Фрам — полярный медведь (Петреску) - страница 14

«Ах да, — словно говорил его взгляд. — Вы правы! Я — Фрам, и моя обязанность вас развлекать…»

Он беспомощно развел лапами, поднес правую ко лбу, потом к сердцу, потом снова ко лбу и опять к сердцу. Что-то, видно, не ладилось, произошла какая-то заминка…

Еще несколько мгновений назад, раздвигая вишневый занавес, он думал, что все будет по-прежнему: публика, дети, аплодисменты подтверждали эту иллюзию.

А теперь опять все забылось. Зачем он здесь? Что хотят от него эти люди?

— Он болен, дедушка! — дрогнувшим от жалости голосом произнесла голубоглазая девочка. — Болен!.. Почему его не оставят в покое, если он нездоров?

Девочка забыла, что она тоже топала ножками, хлопала в ладоши и кричала вместе со всеми: «Фрама! Фрама!»

Как мучает ее теперь за это совесть! В голубых глазах стоят слезы раскаяния.

Но дедушка, который был учителем, много повидал на своем веку и прочел много книжек, дал другое объяснение:

— Нет, Лилика, он не болен! Тут что-то более серьезное… Настал час, когда он больше не пригоден для цирка. Так бывает со всем белыми медведями. Четыре, пять или шесть лет они не знают себе равных как артисты. Потом на них что-то находит. Никто не знает, почему. Может быть, это — зов ледяной пустыни, где они родились… Но они уже больше не в состоянии проделывать те штуки, которые всех удивляли. Они снова становятся обыкновенными белыми медведями и живут так много лет, может быть, слишком много… Иногда они вспоминают то, что знали прежде, принимаются плясать, повторяют когда-то выученные движения. Но бессознательно, бессвязно, невпопад. Как цирковой артист, Фрам с сегодняшнего вечера больше не существует!..

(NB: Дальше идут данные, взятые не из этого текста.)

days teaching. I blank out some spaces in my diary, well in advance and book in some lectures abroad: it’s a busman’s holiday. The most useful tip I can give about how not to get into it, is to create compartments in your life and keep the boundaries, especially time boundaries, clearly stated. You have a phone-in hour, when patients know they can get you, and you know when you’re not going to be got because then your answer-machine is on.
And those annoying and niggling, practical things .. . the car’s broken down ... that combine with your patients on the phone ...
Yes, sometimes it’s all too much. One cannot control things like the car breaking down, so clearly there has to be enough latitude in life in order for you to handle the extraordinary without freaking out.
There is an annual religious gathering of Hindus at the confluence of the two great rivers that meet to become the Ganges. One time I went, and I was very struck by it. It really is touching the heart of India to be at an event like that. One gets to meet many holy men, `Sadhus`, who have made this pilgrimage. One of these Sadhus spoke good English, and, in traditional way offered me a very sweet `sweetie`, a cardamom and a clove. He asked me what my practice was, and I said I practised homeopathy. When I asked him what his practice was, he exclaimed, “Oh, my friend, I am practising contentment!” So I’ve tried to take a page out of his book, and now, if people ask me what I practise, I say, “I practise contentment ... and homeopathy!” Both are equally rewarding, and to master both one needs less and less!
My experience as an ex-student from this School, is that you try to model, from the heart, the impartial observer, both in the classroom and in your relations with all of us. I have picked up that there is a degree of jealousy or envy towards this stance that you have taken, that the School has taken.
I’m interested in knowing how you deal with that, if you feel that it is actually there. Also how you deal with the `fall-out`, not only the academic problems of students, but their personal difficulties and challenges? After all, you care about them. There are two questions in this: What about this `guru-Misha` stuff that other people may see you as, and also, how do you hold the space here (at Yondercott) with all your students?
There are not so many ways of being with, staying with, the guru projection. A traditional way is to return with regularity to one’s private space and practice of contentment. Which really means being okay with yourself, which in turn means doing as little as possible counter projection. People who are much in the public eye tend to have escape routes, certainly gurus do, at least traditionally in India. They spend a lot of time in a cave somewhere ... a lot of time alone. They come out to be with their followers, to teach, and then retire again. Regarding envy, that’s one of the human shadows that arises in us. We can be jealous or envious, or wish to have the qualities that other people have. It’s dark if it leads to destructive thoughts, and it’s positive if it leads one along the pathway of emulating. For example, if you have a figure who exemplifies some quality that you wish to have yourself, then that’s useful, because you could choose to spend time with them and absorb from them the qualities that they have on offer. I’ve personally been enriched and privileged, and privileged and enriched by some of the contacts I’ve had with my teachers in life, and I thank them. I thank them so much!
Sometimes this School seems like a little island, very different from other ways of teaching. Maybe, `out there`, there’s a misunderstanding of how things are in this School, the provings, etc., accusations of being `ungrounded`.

— Не может этого быть, дедушка! Не говори так, дедушка!

По голосу внучки, по тому, как дрожало под его рукой ее плечо, старый учитель понял, что она сейчас расплачется. Но промолчал.

Курносый мальчик с блестящими глазами все слышал. Ему тоже не верилось.

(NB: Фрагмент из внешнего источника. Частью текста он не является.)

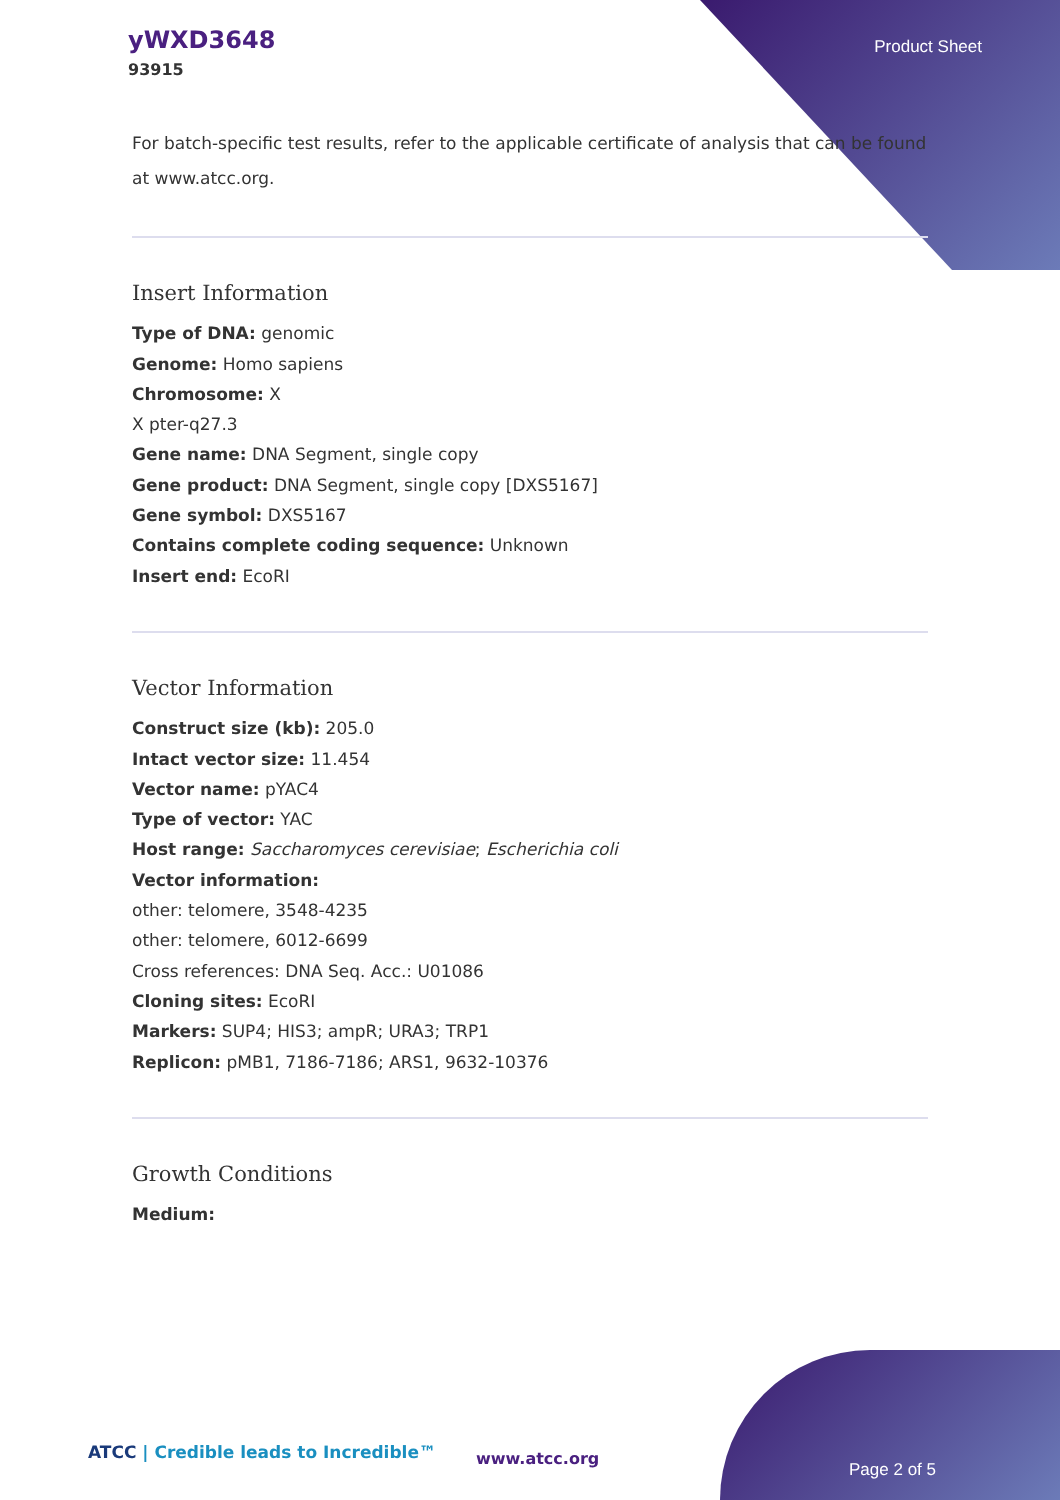yWXD3648
93915
Product Sheet
For batch-specific test results, refer to the applicable certificate of analysis that can be found at www.atcc.org.
Insert Information
Type of DNA: genomic
Genome: Homo sapiens
Chromosome: X
X pter-q27.3
Gene name: DNA Segment, single copy
Gene product: DNA Segment, single copy [DXS5167]
Gene symbol: DXS5167
Contains complete coding sequence: Unknown
Insert end: EcoRI
Vector Information
Construct size (kb): 205.0
Intact vector size: 11.454
Vector name: pYAC4
Type of vector: YAC
Host range: Saccharomyces cerevisiae; Escherichia coli
Vector information:
other: telomere, 3548-4235
other: telomere, 6012-6699
Cross references: DNA Seq. Acc.: U01086
Cloning sites: EcoRI
Markers: SUP4; HIS3; ampR; URA3; TRP1
Replicon: pMB1, 7186-7186; ARS1, 9632-10376
Growth Conditions
Medium:
ATCC | Credible leads to Incredible™
www.atcc.org
Page 2 of 5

И страшно хотелось как-нибудь утешить Фрама.

А Фрам закрыл глаза лапами и стал очень похож на плачущего человека.

Наконец он встал и сделал всем прощальный знак, протягивая лапы, как он делал каждый вечер, когда кончался его номер и гром аплодисментов сопровождал его до самого выхода.

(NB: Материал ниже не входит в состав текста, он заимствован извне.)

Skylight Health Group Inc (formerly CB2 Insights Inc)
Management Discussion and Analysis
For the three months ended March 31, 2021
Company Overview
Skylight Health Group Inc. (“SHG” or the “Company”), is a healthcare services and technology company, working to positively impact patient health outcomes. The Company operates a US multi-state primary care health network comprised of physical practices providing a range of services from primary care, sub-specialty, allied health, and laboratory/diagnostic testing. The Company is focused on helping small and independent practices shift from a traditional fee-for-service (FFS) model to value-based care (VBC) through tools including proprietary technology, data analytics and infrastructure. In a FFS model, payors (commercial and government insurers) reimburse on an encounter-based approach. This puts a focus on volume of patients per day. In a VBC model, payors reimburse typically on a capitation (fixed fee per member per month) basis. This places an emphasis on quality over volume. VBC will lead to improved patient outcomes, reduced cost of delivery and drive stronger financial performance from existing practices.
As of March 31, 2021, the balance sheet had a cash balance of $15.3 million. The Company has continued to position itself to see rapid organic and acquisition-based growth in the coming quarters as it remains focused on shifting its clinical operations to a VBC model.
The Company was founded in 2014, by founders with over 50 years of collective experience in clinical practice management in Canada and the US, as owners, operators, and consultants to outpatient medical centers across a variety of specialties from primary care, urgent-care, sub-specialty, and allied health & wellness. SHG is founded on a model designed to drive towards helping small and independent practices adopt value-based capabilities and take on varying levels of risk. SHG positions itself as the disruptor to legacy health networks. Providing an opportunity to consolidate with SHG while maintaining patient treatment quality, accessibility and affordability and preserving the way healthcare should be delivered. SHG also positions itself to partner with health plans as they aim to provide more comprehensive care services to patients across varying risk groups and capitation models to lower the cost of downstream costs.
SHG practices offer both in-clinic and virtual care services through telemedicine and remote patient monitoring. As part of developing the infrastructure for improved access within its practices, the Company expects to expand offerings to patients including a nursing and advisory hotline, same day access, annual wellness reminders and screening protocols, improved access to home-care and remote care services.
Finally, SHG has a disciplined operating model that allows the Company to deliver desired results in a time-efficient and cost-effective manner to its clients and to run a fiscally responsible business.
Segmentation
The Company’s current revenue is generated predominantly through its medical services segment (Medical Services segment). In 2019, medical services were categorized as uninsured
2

Потом опустился на все четыре лапы и сразу превратился в обыкновенное животное.

И все так же, на четырех лапах, понурив голову, направился к вишневому занавесу.

Публика опешила. Никто ничего не понимал. Никто не кричал, никто не свистел, никто не звал его обратно.

Петруш, курносый мальчик с блестящими глазами, подавил горестный вздох.

Вишневый бархатный занавес сдвинулся и скрыл Фрама.